Forced-exercise attenuates experimental autoimmune neuritis

Abstract

Physical inactivity in combination with a sedentary lifestyle is strongly associated with an increased risk of development of inflammatory-mediated diseases, including autoimmune disorders. Recent studies suggest that anti-inflammatory effects of physical exercise may be of therapeutic value in some affected individuals. In this study, we determined the effects of forced-exercise (treadmill running) on the development and progression of experimental autoimmune neuritis (EAN), an established animal model of Guillain–Barré syndrome. Adult male Lewis rats were subjected to sedentary (control) or forced-exercise (1.2km per day, 5days a week) for three weeks prior to induction of EAN. P2 (53–78)-immunized sedentary control rats developed a monophasic course of EAN beginning on post-injection day 12.33±0.59 (n=18) and reaching peak severity on day 15.83±0.35 (n=18).
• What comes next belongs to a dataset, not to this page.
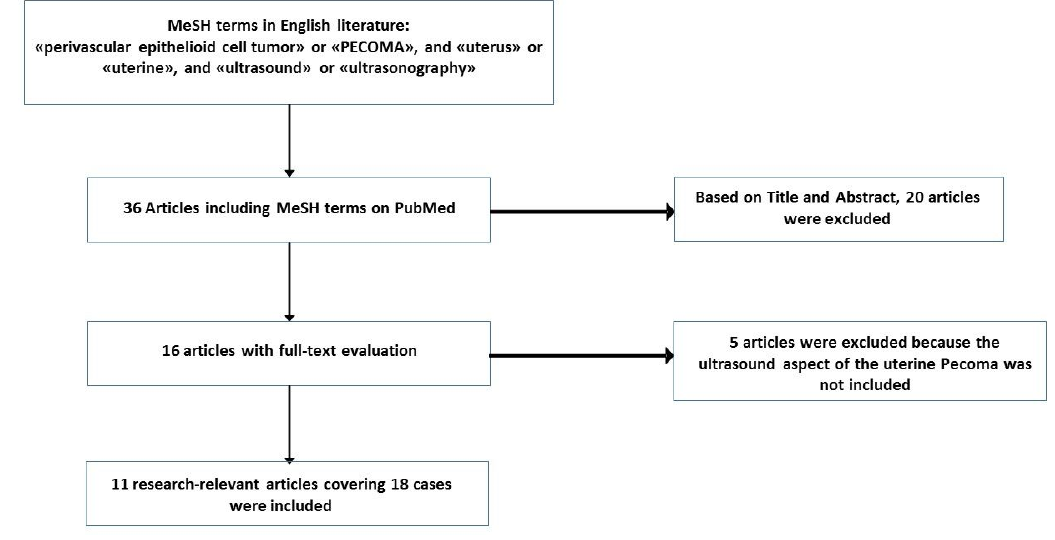
Figure 4. Search strategy flowchart.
At near peak of disease, ankle- and sciatic notch-evoked compound muscle action potential (CMAP) amplitudes in sedentary control rats were reduced (∼50%) while motor nerve conduction velocity (MNCV) was slowed (∼30%) compared with pre-induction evoked responses. In marked contrast, rats undergoing forced-exercise exhibited a significantly less severe clinical course of EAN beginning on post-injection day 12.63±0.53 (n=16) and reaching peaking severity on day 14.69±0.73 (n=16). At near peak of disease, ankle- and sciatic-notch-evoked CMAP amplitudes in forced-exercised rats were preserved while EAN-associated slowing of MNCV was modestly attenuated by exercise. Three weeks of forced-exercise reduced by 46% total plasma corticosterone content while elevating the levels of corticosteroid binding globulin. We conclude from this study that forced-exercise administered prior to and during development of EAN affords a novel measure of protection against autoimmune-associated deficits in peripheral nerve evoked responses independent of steroid-induced immune suppression.